嫁が、孫子の本を読んでいる。
結構面白いようで、ちょくちょくその話をしてくれる。
超簡単に言うと、負けない、致命傷を負わない、ということを命題として、孫子がどう考えて、事を成していたか、ということが書かれているのだろうと想像する。
孫子に限らず、ことわざとか、言い伝えとか、先人たちが残した言葉に、そういう内容のものはよく出てくるし、昔から言われていることにも関わらず、実践が難しいことというのは往々にしてある。
「勝って兜の緒を占めよ」「急がば回れ」「逃げるが勝ち」といったものもそういうことだろう。
こういう言葉は、言葉そのものに価値があるんじゃなくて、それを読んだ人、見た人、その本人がどれだけ深く感銘を受けるかで、影響度が違うのだと思う。
同じ言葉でも、5年前に見たときは特に何も感じなかったけど、いま読むとすごく沁みる、なんていうこともよくあることだ。
たぶん、その人がその時に必要としている言葉であった場合に、大きな意味を持って吸収できるのだろうと思う。
嫁にとっては、いま孫子の考え方、言葉が吸収しやすい状況なのかもしれない。
ちょっと大袈裟に言うと、嫁はだいたいある物事をやり出して集中し始めると、周りはそっちのけで没頭するタイプであると、本人も言うが、私もそうかなと思う。
孫子の本を読んで感じたことを、嫁が身振り手振りを交えて話す。
嫁 「いま孫子の本読んでて、防御を覚えようとしてる。
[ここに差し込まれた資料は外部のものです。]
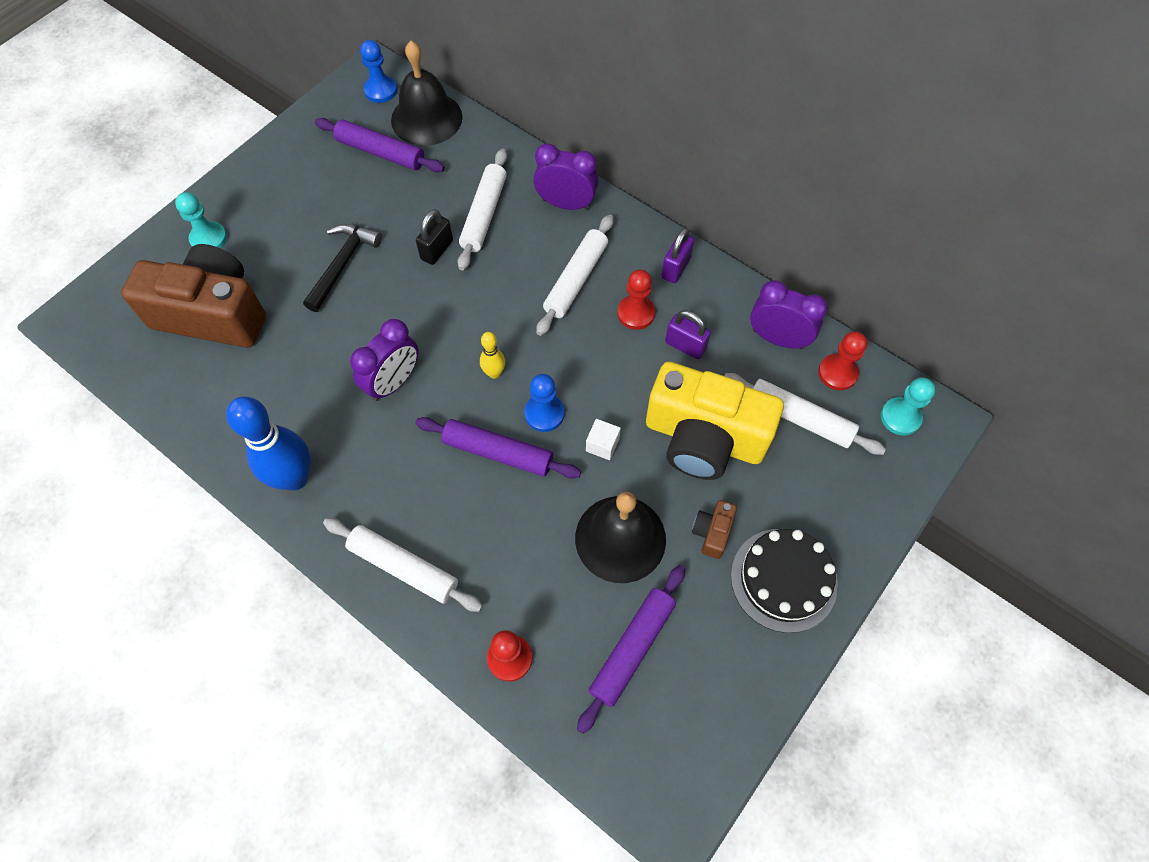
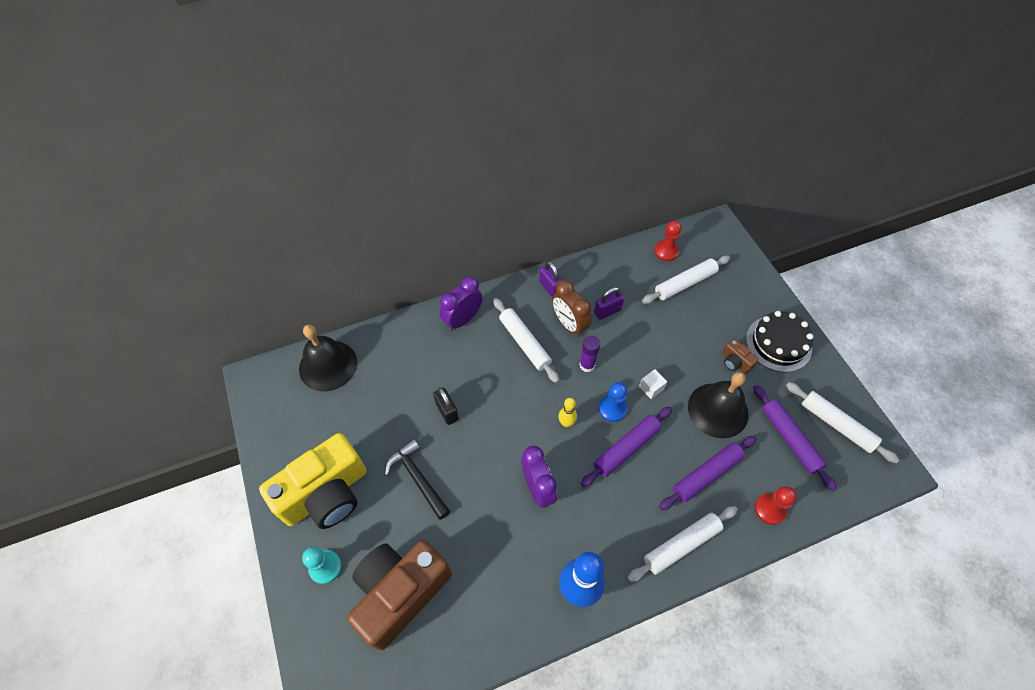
camera: 60 degrees left, 5 degrees down
(380, 90) = (277, 383): blue pawn -> none
(381, 152) = (335, 408): purple rolling pin -> purple rolling pin (706, 474)
(484, 214) = (437, 369): white rolling pin -> white rolling pin (836, 425)
(589, 359) = (587, 365): none -> purple glue stick
(636, 313) = (569, 324): red pawn -> brown clock
(704, 438) = (673, 334): yellow camera -> yellow camera (326, 494)
(778, 339) = (629, 266): purple clock -> none
(900, 417) = (707, 240): turquoise pawn -> none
」
私 「ほぉ」
嫁 「そう。前までは『がぁ~!』って攻めて『がぁ~!』って負けることが多かったんよ」
私 「なるほど」
嫁 「『どぉ~ん!』っと向かっていて『どぉ~ん!』ってやられるっていうか」
私 「うん」
嫁 「勢いづいたら『ぐわぁ~!』って行ってしまうけど、逆に『ぐわぁ~!』って落ちてしまったり」
私 「『がぁ~!』『どぉ~ん!』『ぐわぁ~!』とかほんま関西人やなぁ(笑)。日本語やから普通に話してくれたら分かるよ」
嫁 「あははは!」
私は孫子の本を読んだことがないけれど、嫁から聞いている限りでは、平常心、不動心、沈着冷静、といったワードが浮かんでくる。
その孫子の思想を、この嫁がどういうふうに吸収して消化、昇華していくのかが楽しみである。